Last Updated on May 30, 2015 by Chef Mireille
With just 1 tablespoon of flour in the crust, this is an almost flourless quiche. While it is not 100% gluten free, it’s close for those who limit their gluten intake but do not necessarily abstain completely. By instead using potatoes in the crust, this version of quiche is high in Vitamin C & Vitamin B-6, instead of the empty calories in a standard flour crust.
- 2 cups grated potato
- 1/4 cup grated onion
- 1 teaspoon salt
- 1 egg
- 1 tablespoon all purpose flour
- 1 teaspoon olive oil
- 2 tablespoons olive oil
- 1 chopped onion
- 2 cloves chopped garlic
- 4 cups coarsely chopped broccoli
- 1 tablespoon paprika
- 1 teaspoon salt
- 1/2 teaspoon black pepper
- 1 teaspoon dried basil
- 2 tablespoons freshly chopped parsley
- 2 eggs
- 1/4 cup milk
- 1 1/2 cups grated Gruyere cheese
Preheat oven to 400 F. Grease a pie plate with non stick spray or softened butter.
In a clean kitchen towel or cheesecloth, place the potato and the onion for the crust. Squeeze out all of the liquid. Transfer to a mixing bowl. Add salt, egg and flour. Mix well to combine.
Transfer to the prepared pie plate and press into the edges to form a pie shell.
Bake for 30 minutes.
Brush the top with olive oil. Bake for another 10 minutes.
While the crust is baking, let’s make the filling.
Heat oil in a large skillet.
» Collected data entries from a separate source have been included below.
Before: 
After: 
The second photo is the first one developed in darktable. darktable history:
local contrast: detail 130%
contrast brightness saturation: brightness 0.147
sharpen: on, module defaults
Add onion and golden, Stir fry until golden. Add broccoli, paprika, salt, pepper and basil. Cook for 5 minutes, stirring frequently. Add parsley and stir to combine.
In a bowl, beat eggs and milk together.
After crust is baked, reduce oven temperature to 350 F.
Add cooked broccoli to the baked pie shell. Cover with the grated cheese. Add the milk-egg combination and press down with your hands.
Place in oven. Bake for 35-40 minutes, until golden.
This is definitely one for cheese lovers!